WASHINGTON — The final rule imposing a new fiduciary standard on the sale of investment products by the Department of Labor (DOL) makes “some meaningful improvements” from the proposed rule, a top official of Prudential Financial said this week.
Stephen P. Pelletier, executive vice president & chief operating office of the U.S. business unit of Prudential, said a major change for the company’s adviser unit from the proposed to the final rule is that it made the process for obtaining the required contract under the Best Interest Contract (BIC) exemption “less onerous than it originally was.”

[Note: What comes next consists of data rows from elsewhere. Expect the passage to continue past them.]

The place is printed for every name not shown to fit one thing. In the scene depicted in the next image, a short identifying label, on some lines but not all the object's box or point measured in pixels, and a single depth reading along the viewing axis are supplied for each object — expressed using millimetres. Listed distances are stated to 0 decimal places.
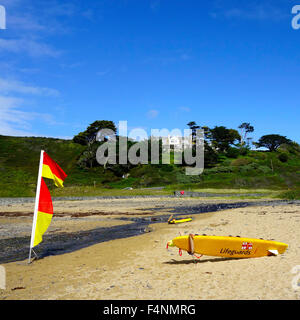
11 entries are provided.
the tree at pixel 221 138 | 121962
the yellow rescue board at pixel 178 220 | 22938
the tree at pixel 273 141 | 129375
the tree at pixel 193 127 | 129875
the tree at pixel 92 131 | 106562
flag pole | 11289
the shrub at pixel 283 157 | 104125
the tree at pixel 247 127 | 147250
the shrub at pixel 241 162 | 94375
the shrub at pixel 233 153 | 110388
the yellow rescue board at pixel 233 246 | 10609
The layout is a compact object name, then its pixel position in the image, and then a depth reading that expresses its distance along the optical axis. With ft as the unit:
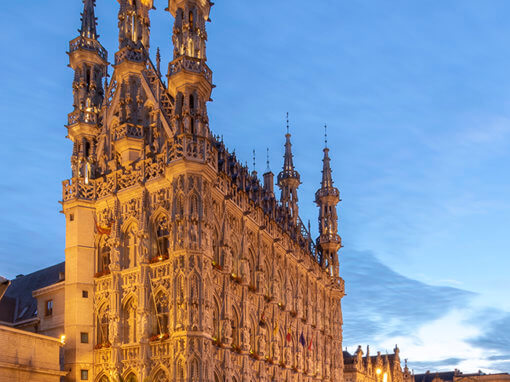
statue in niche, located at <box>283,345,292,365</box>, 197.67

Pelletier made his comments on the conference call with analysts that Prudential hosted Thursday in response to the release of its first-quarter earnings. The questions were asked by Randy Binner of FBR Capital Markets & Co. It marked the most significant comments on the impact of the new DOL fiduciary rule by major insurance issuers since the rule was finalized last month. The rule starts going into effect in April 2017, with final implementation phased in in 2018.

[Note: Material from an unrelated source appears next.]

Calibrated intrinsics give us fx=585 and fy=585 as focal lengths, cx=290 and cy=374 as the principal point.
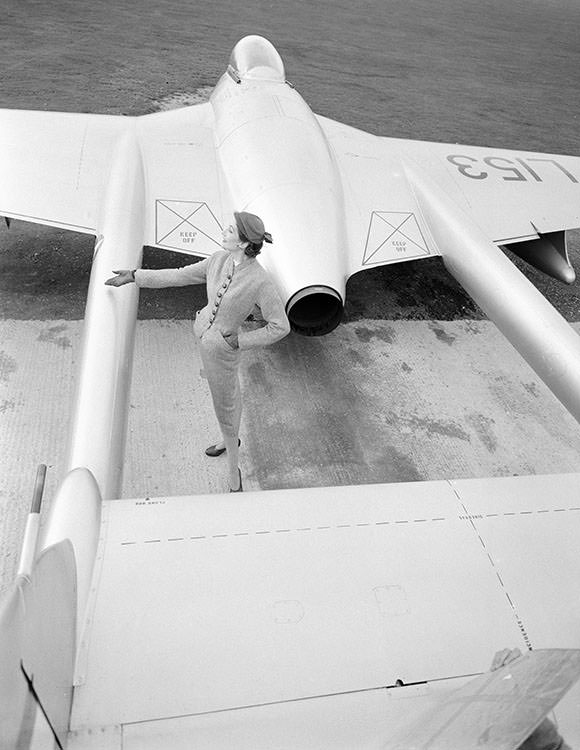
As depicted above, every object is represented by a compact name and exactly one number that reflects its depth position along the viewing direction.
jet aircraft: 1.34
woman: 2.94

A key issue Binner brought up was the potential apportionment of legal liability between issuers and distributors of variable annuities.
“I’m not going to get into an apportionment of legal liability,” Pelletier said. But, he added, “I would point out that manufacturers [of VAs] will have a responsibility to perform certain processes and provide certain information to distributors so that they can fulfill their obligations under the contract.

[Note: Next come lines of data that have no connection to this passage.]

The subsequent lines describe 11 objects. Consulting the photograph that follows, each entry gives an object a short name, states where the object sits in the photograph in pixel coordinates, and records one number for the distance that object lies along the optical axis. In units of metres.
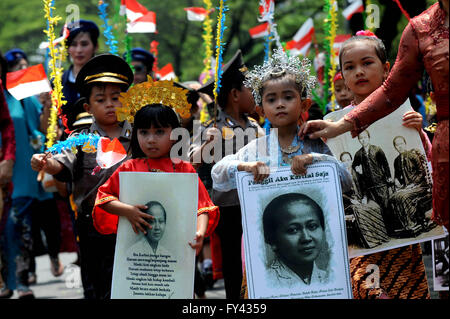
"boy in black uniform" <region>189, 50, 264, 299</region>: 5.95
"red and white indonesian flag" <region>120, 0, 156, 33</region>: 7.50
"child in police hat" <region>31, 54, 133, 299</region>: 5.46
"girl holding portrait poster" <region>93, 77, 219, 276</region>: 4.42
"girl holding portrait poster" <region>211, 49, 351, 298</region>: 4.33
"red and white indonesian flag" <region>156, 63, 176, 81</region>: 9.15
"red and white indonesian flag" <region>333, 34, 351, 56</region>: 7.55
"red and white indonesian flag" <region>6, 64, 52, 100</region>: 5.72
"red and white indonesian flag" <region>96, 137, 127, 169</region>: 4.82
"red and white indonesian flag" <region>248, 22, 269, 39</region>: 8.81
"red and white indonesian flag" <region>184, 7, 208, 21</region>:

“And we are making the necessary preparations to do exactly that,” Pelletier said.
Pelletier added that for annuities, the DOL did attempt to clarify the circumstances under which higher compensation for the sale of more complex products requiring more upfront time by the advisor is permissible, so long as that compensation is reasonable.
“And What that means will play out over time,” Pelletier said. He said the final rule did not include an exemption that would have favored lower cost products, such as index funds over higher-cost, higher-value products.
“So, while these changes could help mitigate adverse impact on the VA sales, we do want to emphasize, we think it’s really still premature to offer any predictions as to what that impact will be.
“That’s going to play out over multiple years through the lens of advisor behavior and firm behavior,” Pelletier said. “So, we’ll see … “
Earlier, Binner asked the same questions about potential legal risk associated with sale of VAs — Will it rest with the wholesaler or the distributor? — dealing with annuities during the MetLife earnings conference call with analysts.